We build a Classifier that puts the neural models together. The classifier takes word and span indices as inputs, and predict span labels by calculating word embeddings, span embeddings, and label logits. we will predict the tag of the spans with a linear classifier.

- Inputs: word indices: [batch_size, num_words]
- Outputs: span predictions: [num_spans, num_labels]

Please implement the forward function following the 3 steps:
1. Generate the word embeddings by processing the input sentences with the LSTM sentence encoder.
2. Apply dropout on word embeddings.
3. Calculate span embeddings with function get_span_embeddings().
4. Calculate label logits with the linear layer defined as follow.

In [None]:
class Classifier(nn.Module):
    
    def __init__(self, num_words, num_labels, num_layers, hidden_size, dropout=0):
        super(Classifier, self).__init__()
        self.sent_enc = SentEnc(num_words, num_layers, hidden_size)
        self.dropout = nn.Dropout(dropout)
        self.linear = nn.Linear(4 * hidden_size, num_labels)
    
    def forward(self, x, span_indices):
        # --------- Your code --------- #
        output = self.dropout(self.sent_enc(x))
        output = get_span_embeddings(output, span_indices)
        logits = self.linear(output)
        # --------- Your code ends --------- #
        return logits

## Training Loop

With all neural models already defined, we are implementing the training loop.

In [None]:
#For decoding, we add some random spans and label them as "None"
def add_none_span(word_list, span_list, label_dict, all=False):
    num_words = len(word_list)
    num_labeled_span = len(span_list)
    labeled_span_set = set([span for span, label in span_list])
    none_spans = []
    for i in range(num_words):
        for j in range(i + 1, num_words):
            if (i, j) not in labeled_span_set:
                none_spans.append([(i, j), label_dict['None']])

### AVAILABLE DATA
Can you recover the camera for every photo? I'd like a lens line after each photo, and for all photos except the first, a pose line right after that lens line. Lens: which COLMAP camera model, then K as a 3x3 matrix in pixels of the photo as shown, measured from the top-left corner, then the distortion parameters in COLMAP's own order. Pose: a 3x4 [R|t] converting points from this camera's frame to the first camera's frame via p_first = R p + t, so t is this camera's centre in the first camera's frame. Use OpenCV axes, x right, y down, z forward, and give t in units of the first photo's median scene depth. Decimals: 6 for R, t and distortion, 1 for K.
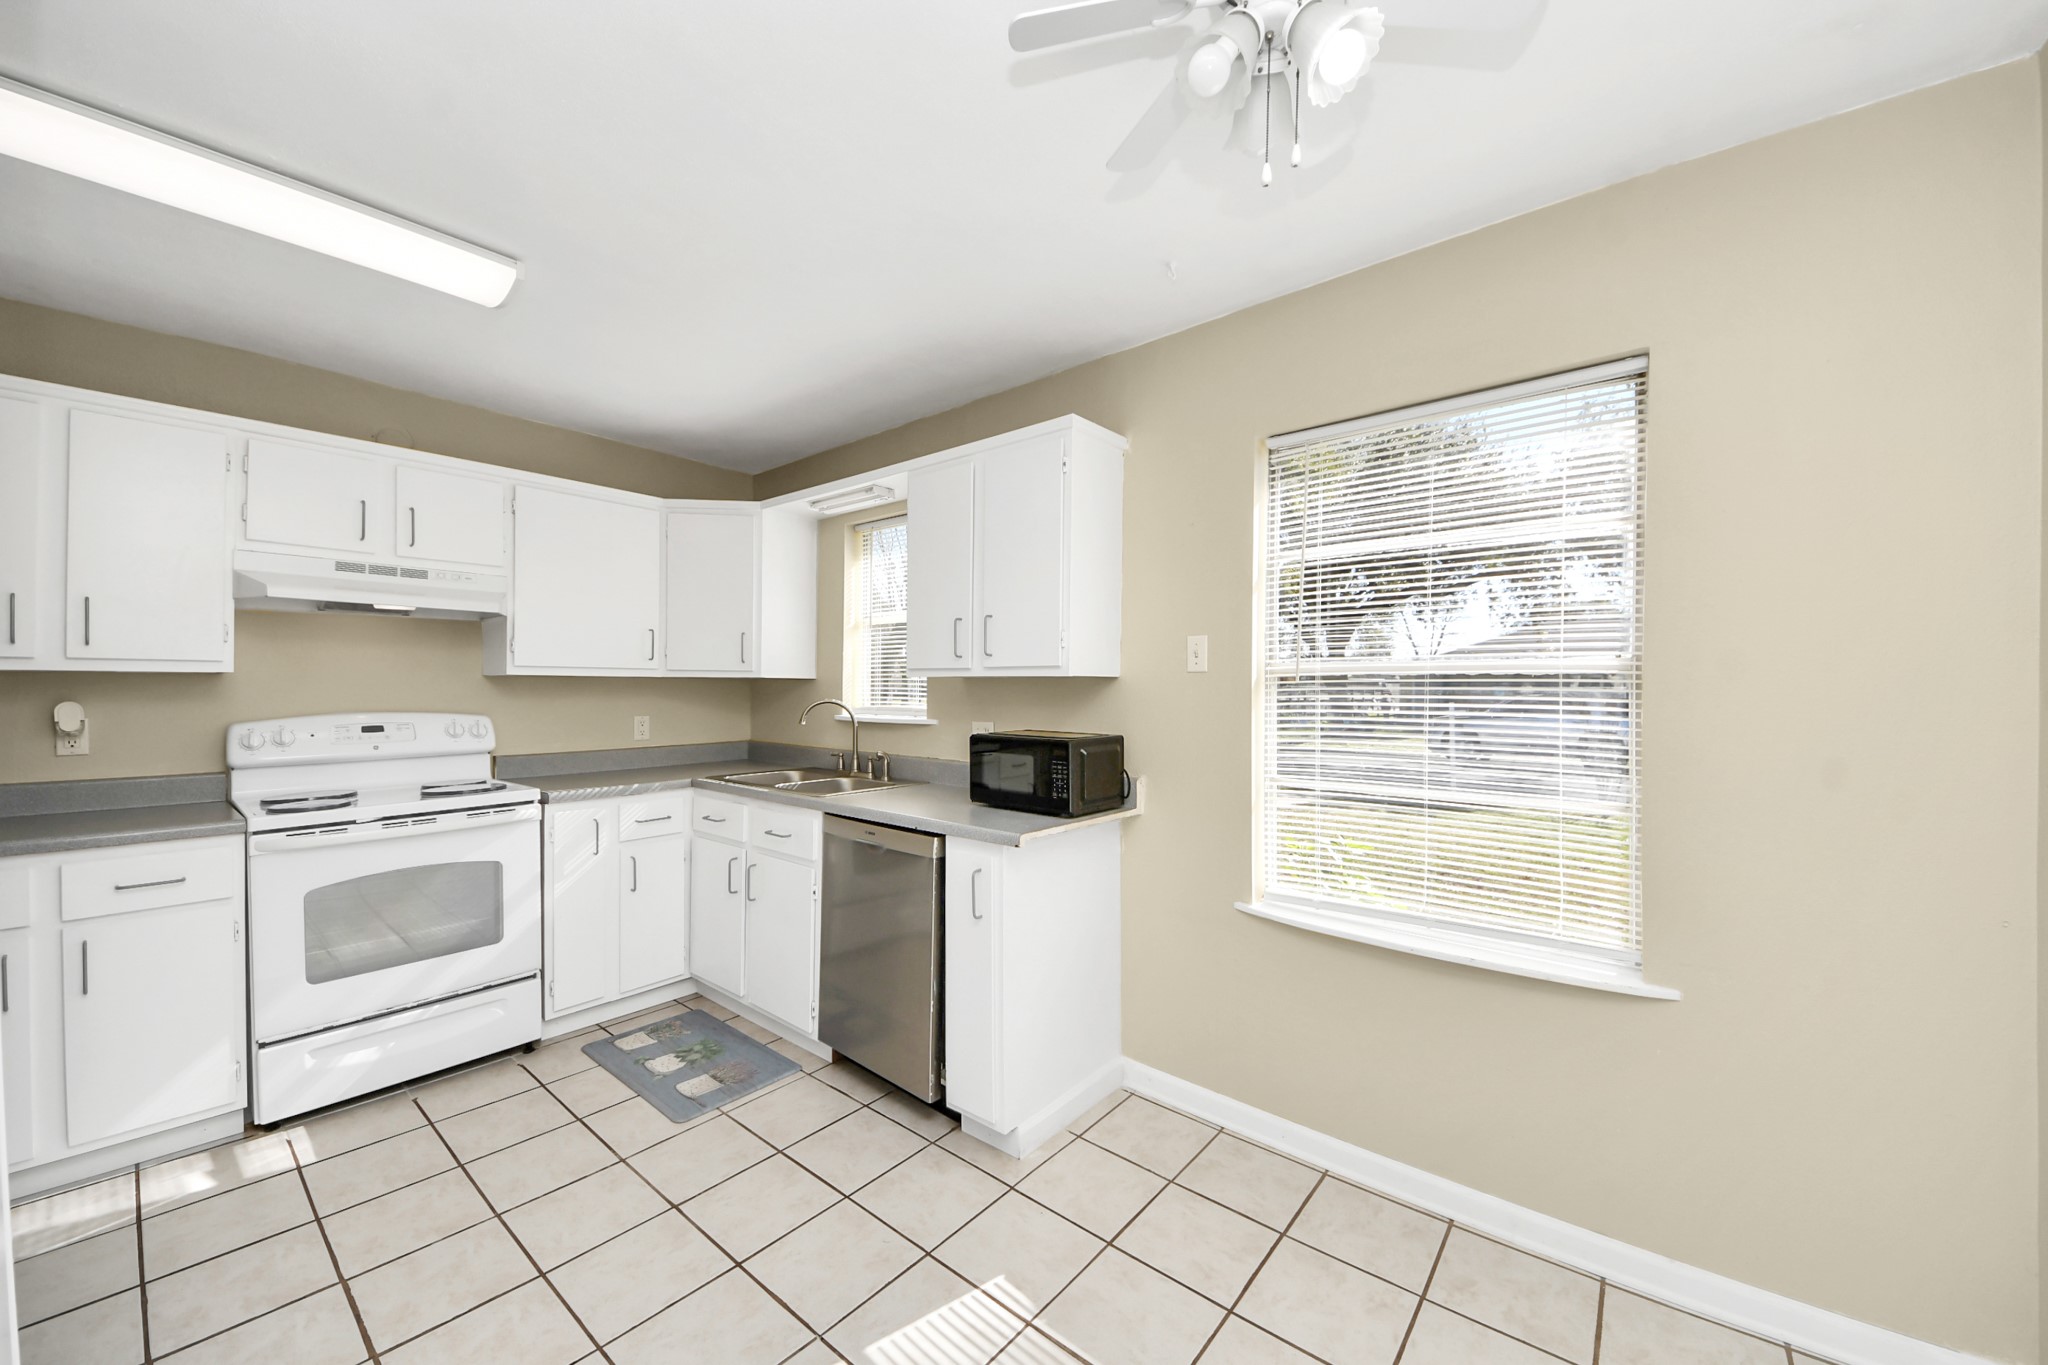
lens RADIAL K [[769.3, 0, 1061.8], [0, 769.3, 681.1], [0, 0, 1]] dist [0.000945, -0.008823]
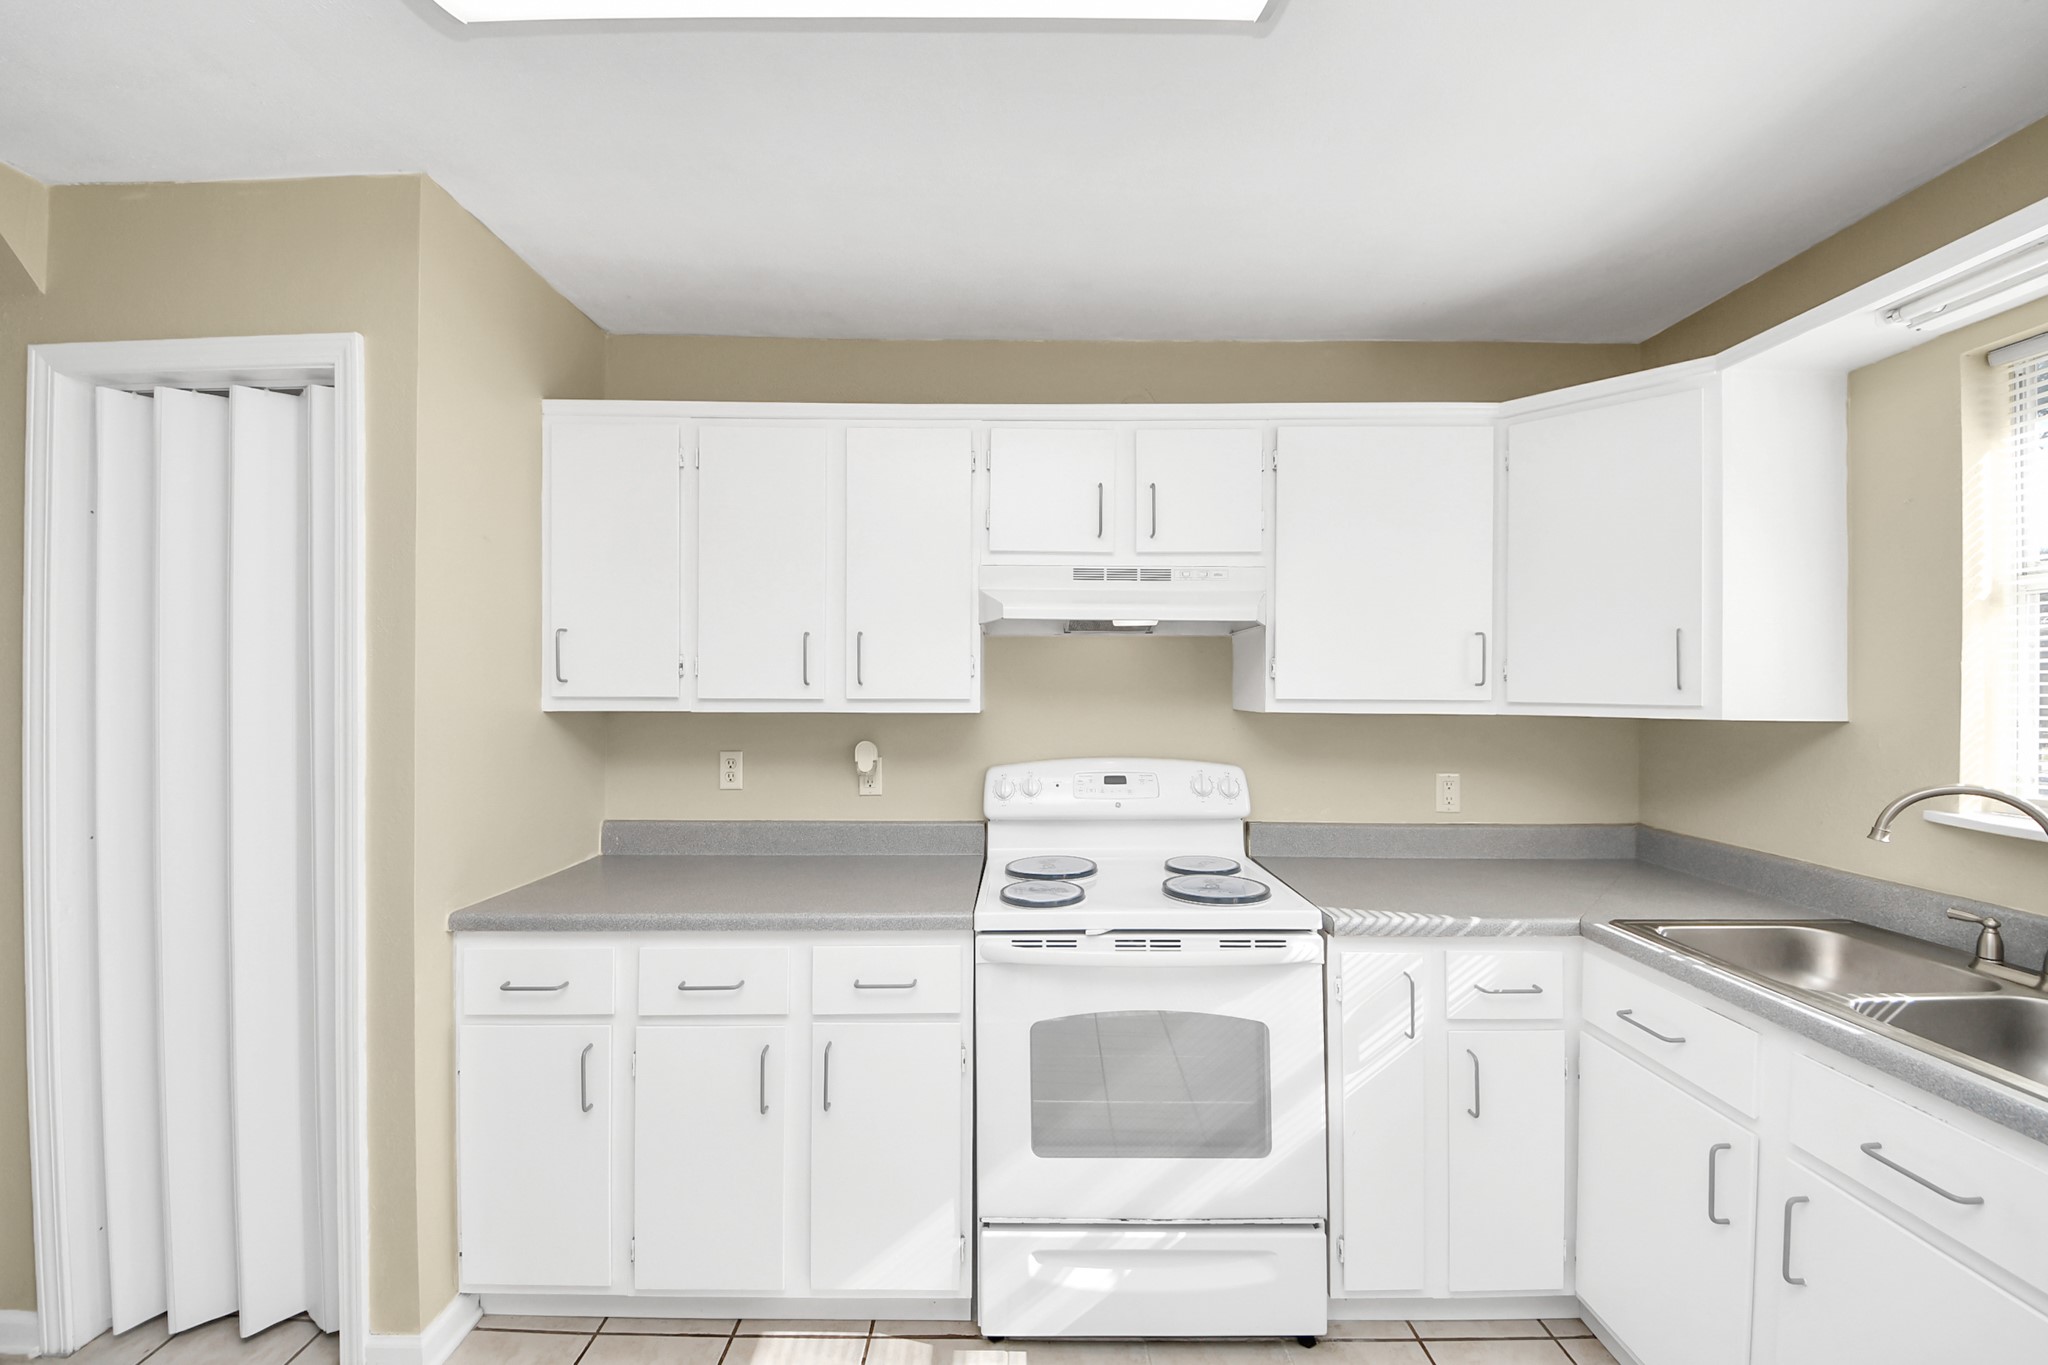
lens RADIAL K [[783.5, 0, 979.1], [0, 783.5, 681.1], [0, 0, 1]] dist [0.003385, -0.000001]
pose [[0.588891, -0.004818, -0.808198, -0.353538], [0.002206, 0.999988, -0.004354, -0.037598], [0.808210, 0.000781, 0.588894, 0.438965]]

### BRIEF A
Using the span classifier text, answer each question in a few words:
(i) What input size does the Classifier's linear layer take?
(ii) What label do the randomly added spans receive?
(iii) What shape does the text give for the span predictions output?
### BRIEF B
Write out the part of the span classifier text between "With all neural" and "num_labeled_span = len(span_list)", inclusive, copying it word for word.
The material has no connection to the span classifier text.

### ANSWER SPACE A
(i) 4 * hidden_size
(ii) "None"
(iii) [num_spans, num_labels]

### ANSWER SPACE B
With all neural models already defined, we are implementing the training loop.

In [None]:
#For decoding, we add some random spans and label them as "None"
def add_none_span(word_list, span_list, label_dict, all=False):
    num_words = len(word_list)
    num_labeled_span = len(span_list)